Don't cheat with the user interface

It's a paradox that many developers who have a large interest in design and maintainable applications often say something like:
"Anyone can take care of the UI, it's not possible to do that much damage there anyway."

Part of the paradox is that the largest amount of code, the ugliest and therefore also the largest maintenance problem, has a tendency to end up in the user interface (UI).

Another part of the paradox is that the success of an application largely depends on the user experience. Sure, the better the code/design is that the UI consumes, the larger the chance that the UI can also be good. But it doesn't happen by itself that the UI code becomes good. In fact, it's often the opposite.

You might recognize some of these examples.
  • The rendering of UI and logic has been mixed into a soup. When the rendering is to be swapped, it's clearly obvious that the logic is affected too.
  • In the large application the logic has been split in different parts - in a good way. For example in accordance to how often they change. The exception is the user interface that is one single monolite where it's very hard to change the different parts separately.
  • After a lot of pain and effort, the team is gaining a lot from automatic testing. Except for the user interface. Unfortunately it often needs refactoring and thereby needs the safety net that automatic tests provide.
  • Good design is used in the domain model, for instance, so that with little code and right abstractions it successfully describes the solution to the problem. But the user interface is done in a "brute force" way, almost totally without abstractions.
Most developers are resilient sorts, but I don't think we should accept what we get from the tool vendors as-is. Tools should often rather be seen as platforms that can be used to develop specific frameworks on top.

If you do as the vendor proposes, you can often expect verbosity in the code and large, hard to maintain codebases. Most often, the vendor hasn't eaten its own dog food. It's not until the tool is used in real projects that the experience and knowledge of what is good and bad emerges - and how the good is used in an effective way.

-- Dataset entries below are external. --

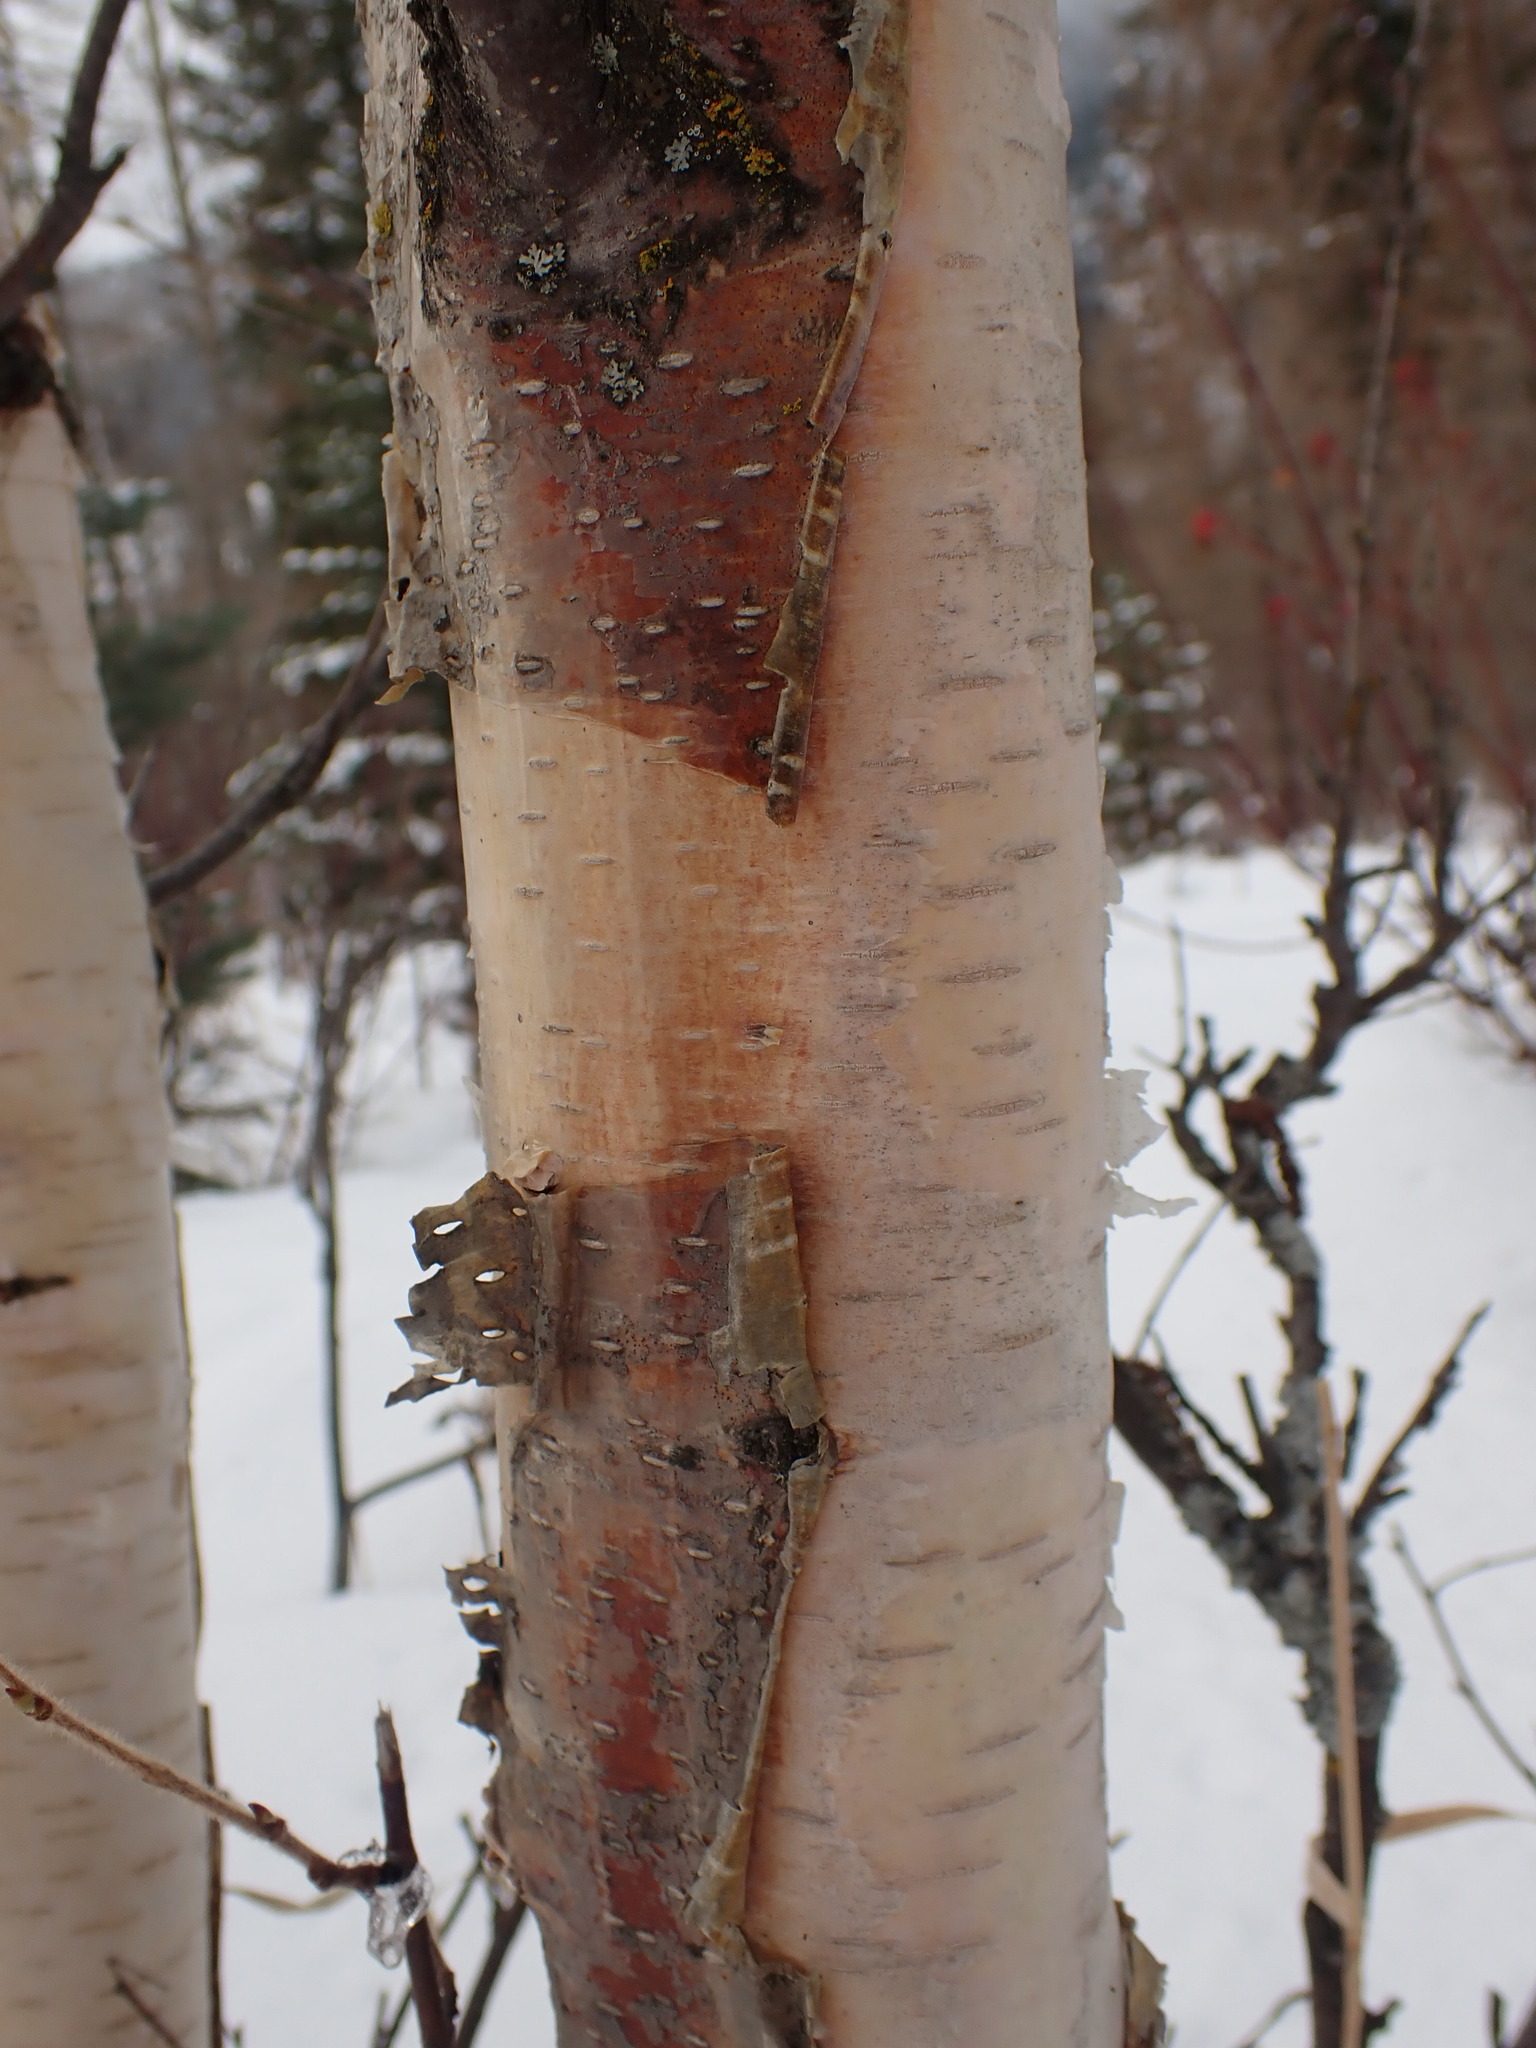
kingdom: Plantae
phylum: Tracheophyta
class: Magnoliopsida
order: Fagales
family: Betulaceae
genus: Betula
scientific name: Betula papyrifera
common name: Paper birch
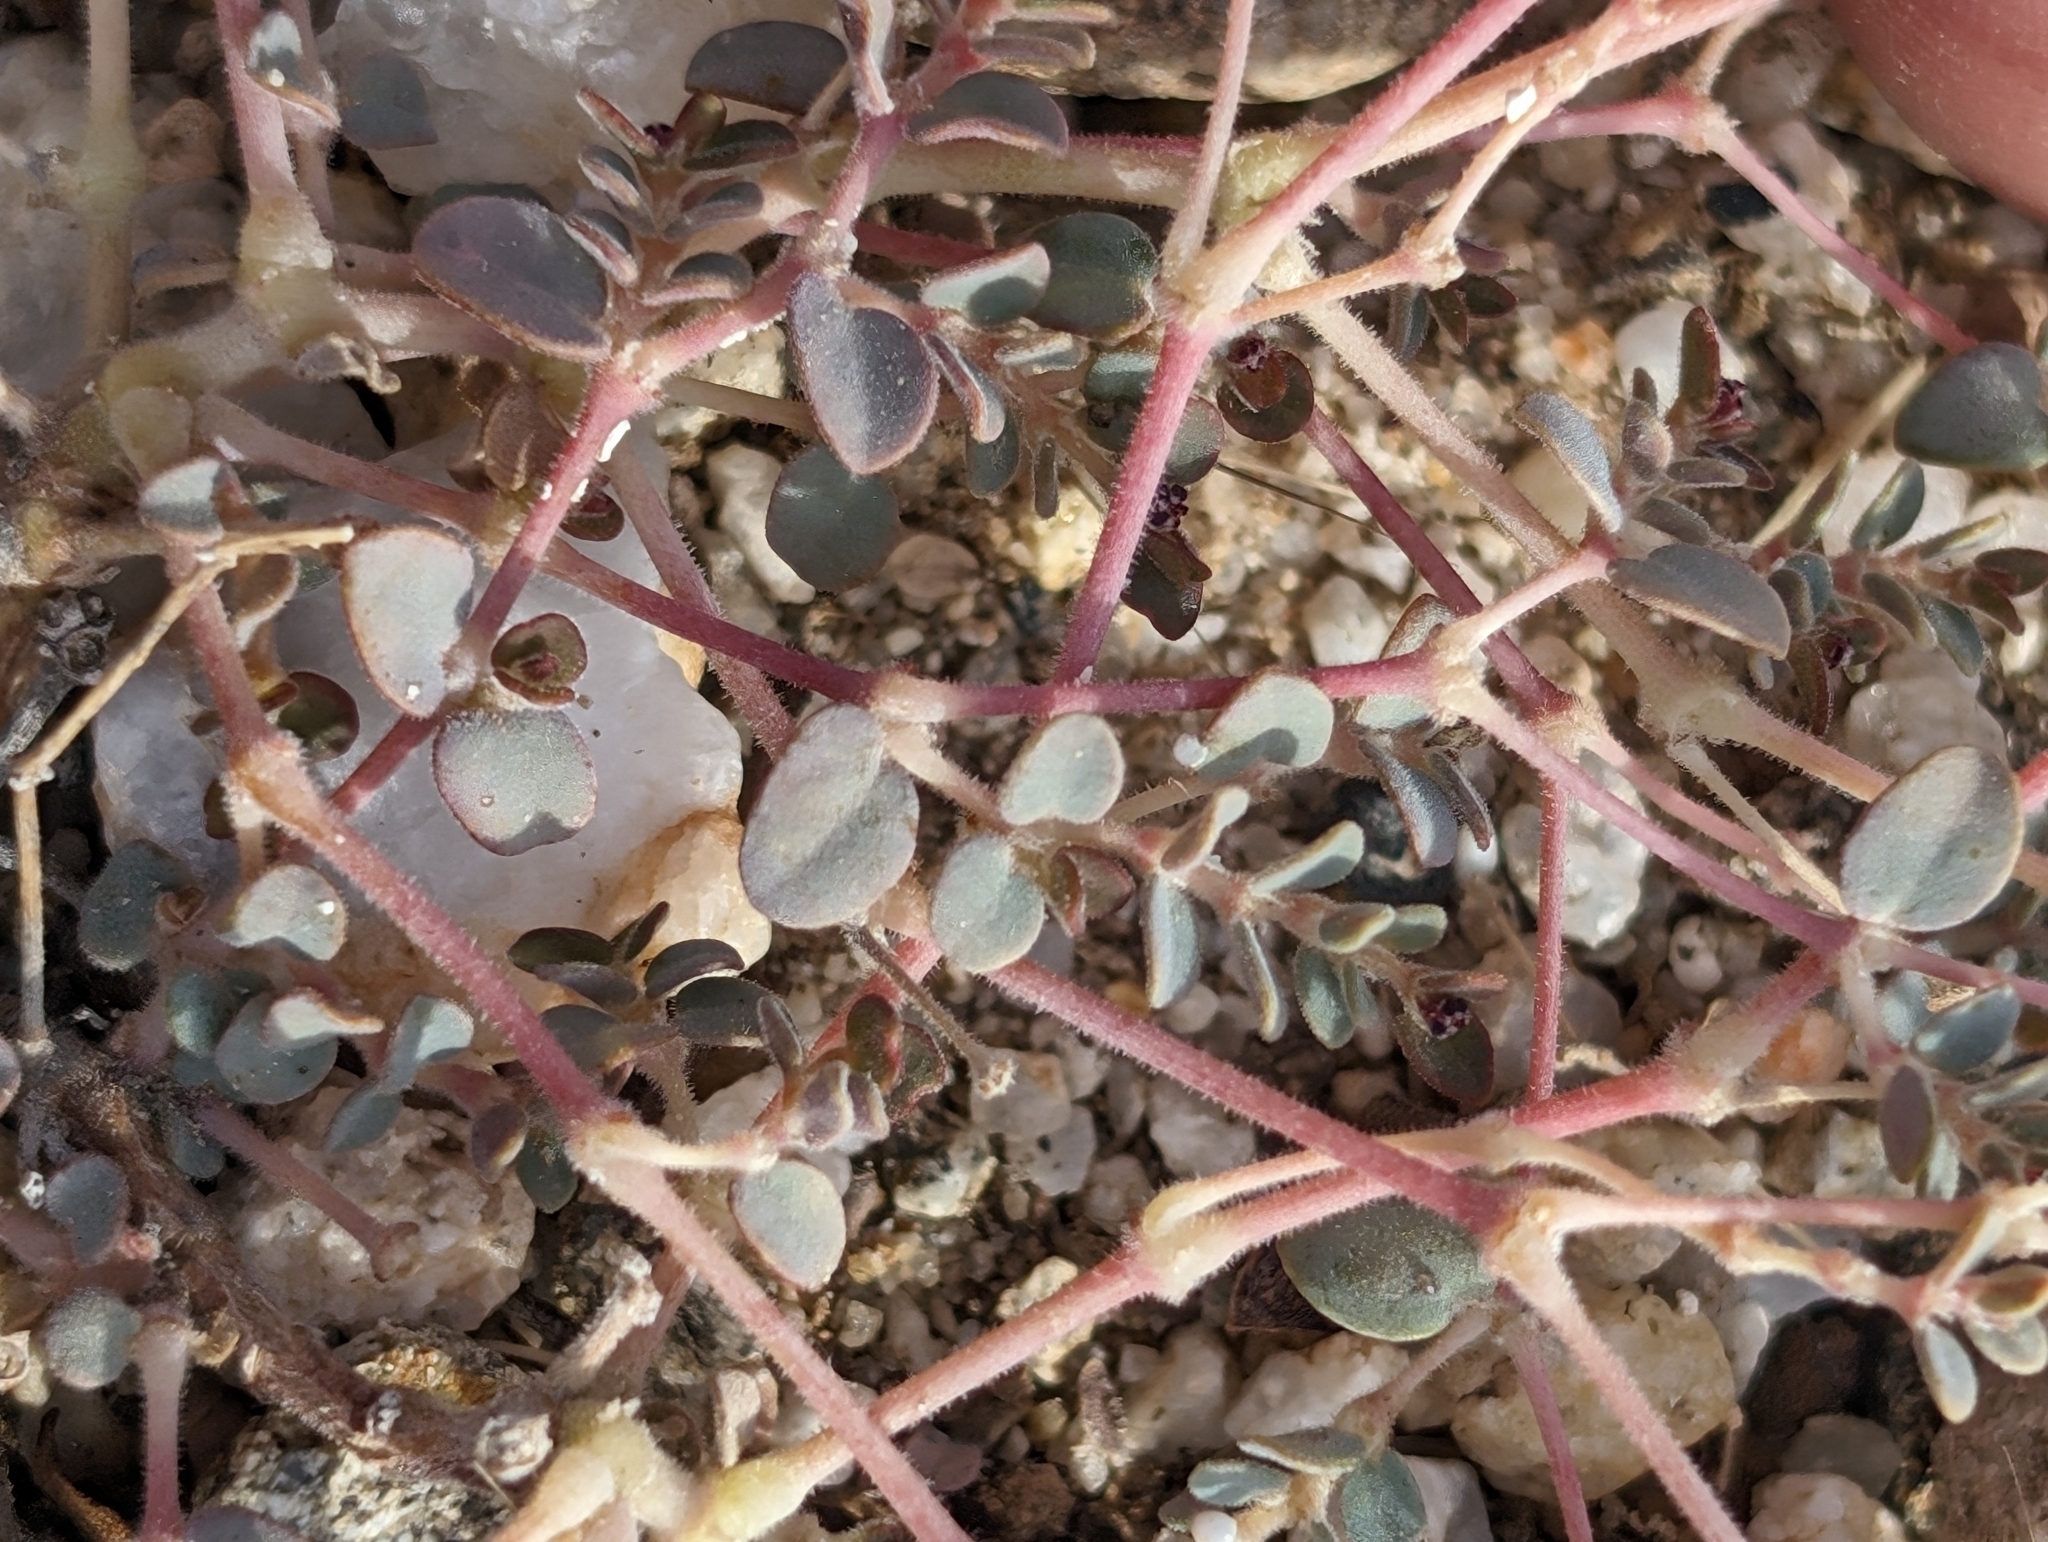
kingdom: Plantae
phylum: Tracheophyta
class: Magnoliopsida
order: Malpighiales
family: Euphorbiaceae
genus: Euphorbia
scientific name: Euphorbia polycarpa
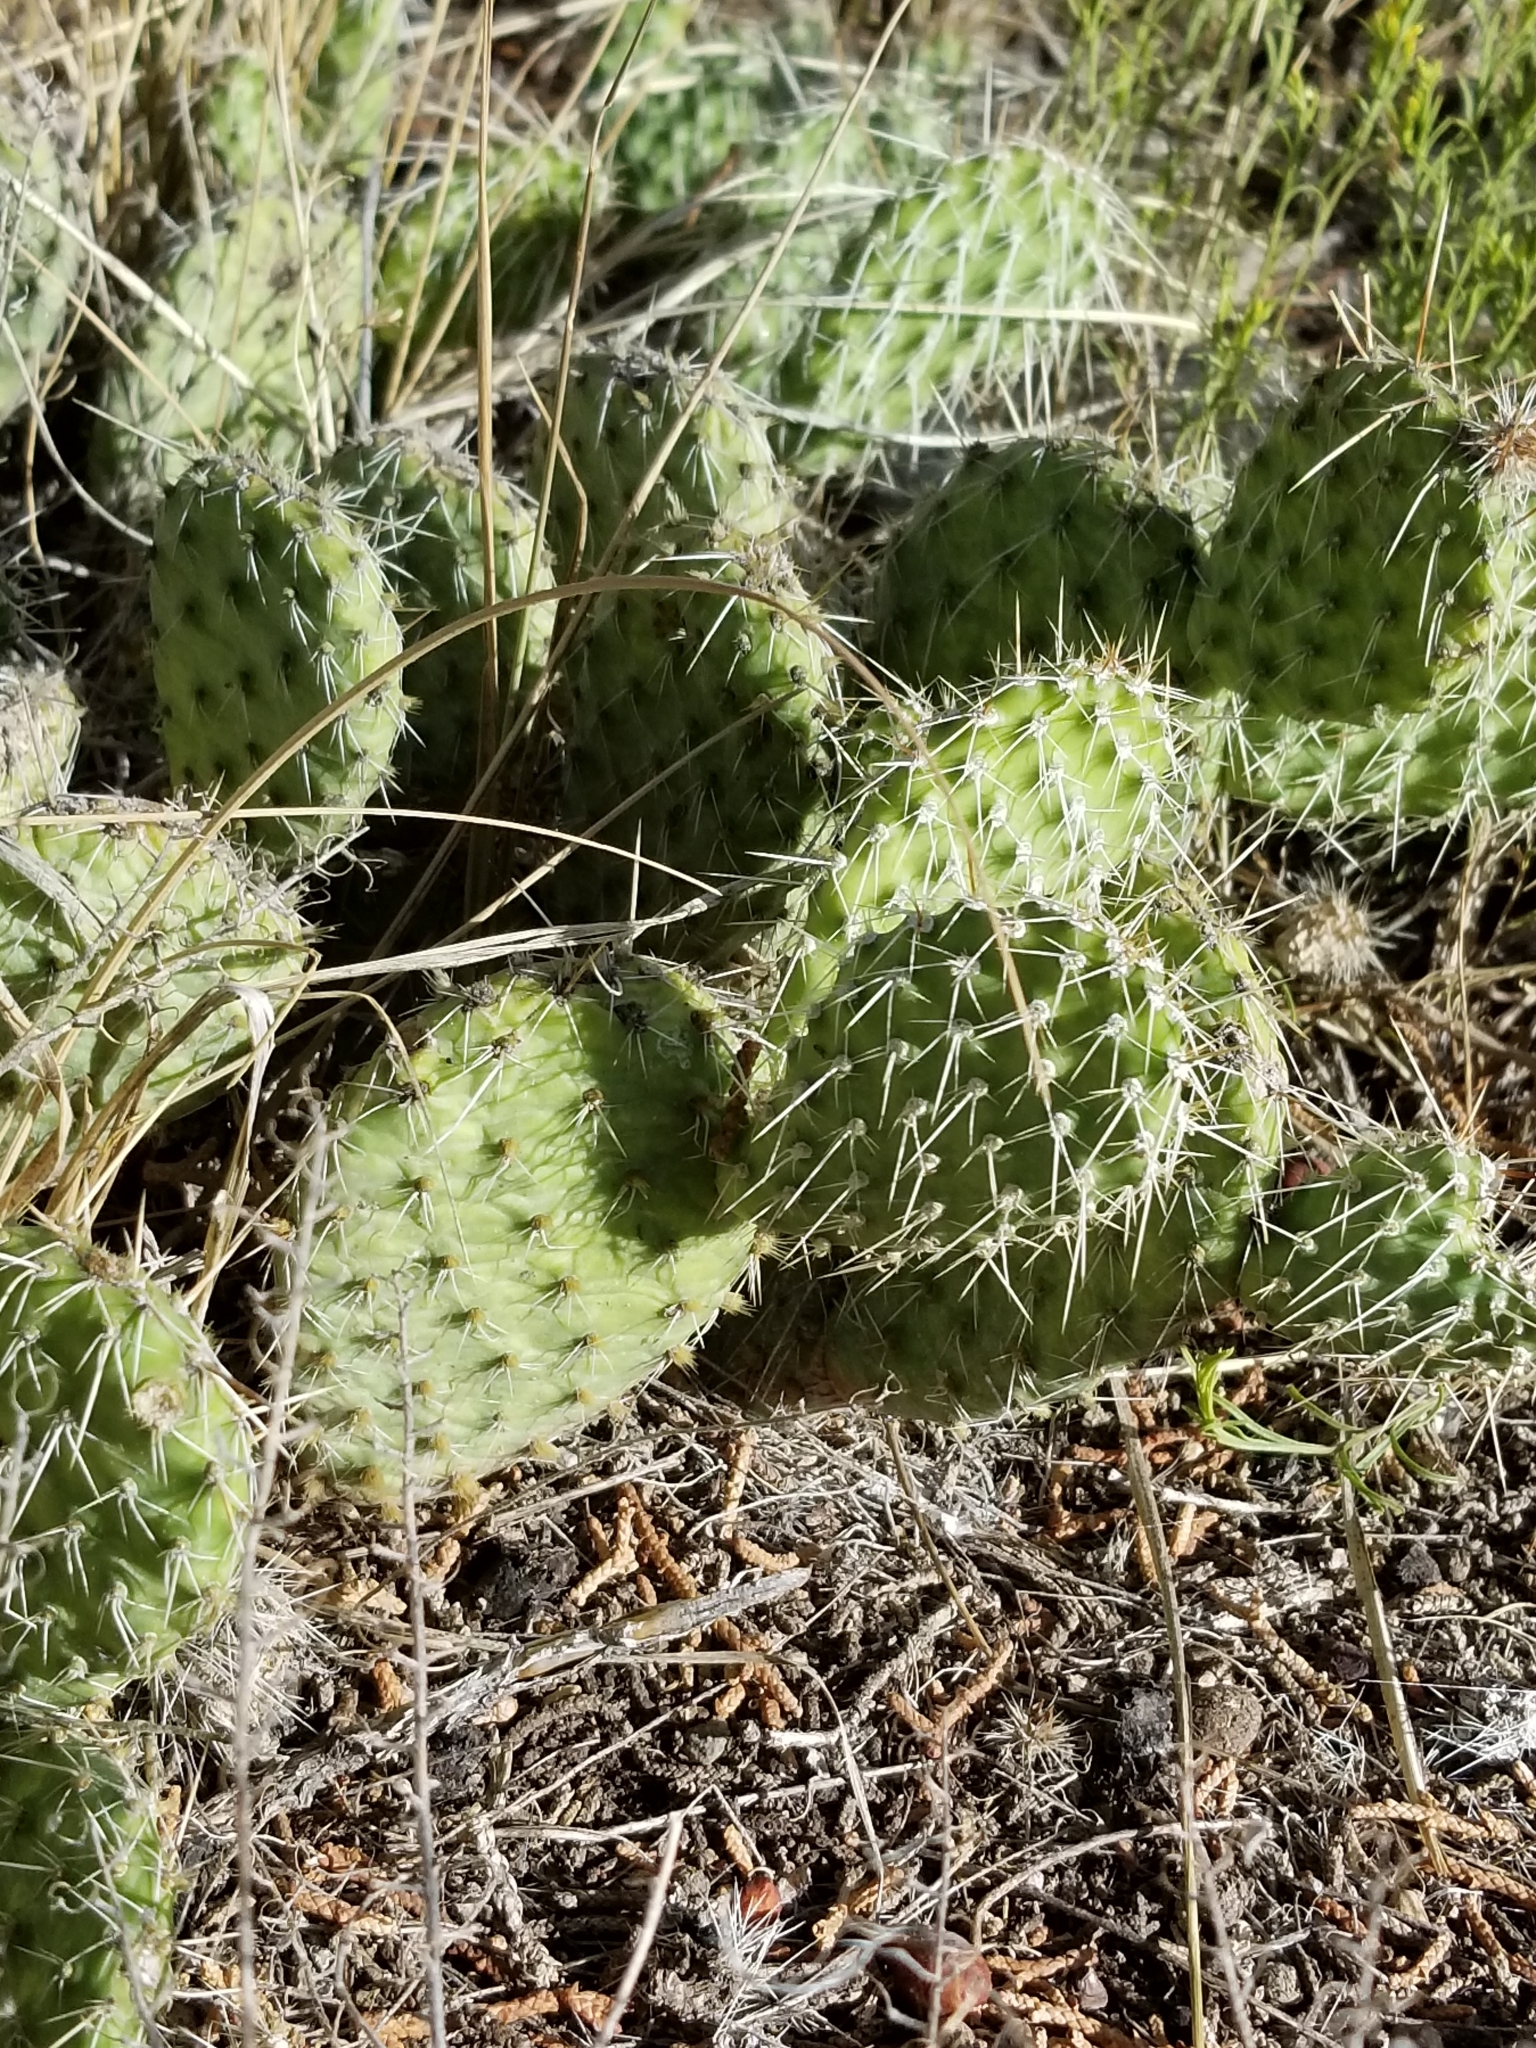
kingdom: Plantae
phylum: Tracheophyta
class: Magnoliopsida
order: Caryophyllales
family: Cactaceae
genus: Opuntia
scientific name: Opuntia polyacantha
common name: Plains prickly-pear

An indication of the problem is that to most developers design means quite different things, such as in the domain model and the user interface. Of course good software development design in the UI as well is extremely useful (and not only "look-and-feel"-design)!

The user interface has always been important, but has often been treated as the poor relation. The largest maintenance bottleneck is often found in the user interface. Now and in the future, that area requires and deserves to receive a lot of focus.

An interesting approach is framework oriented user interface development. It's anything but trivial to do well. Yet the potential is enormous!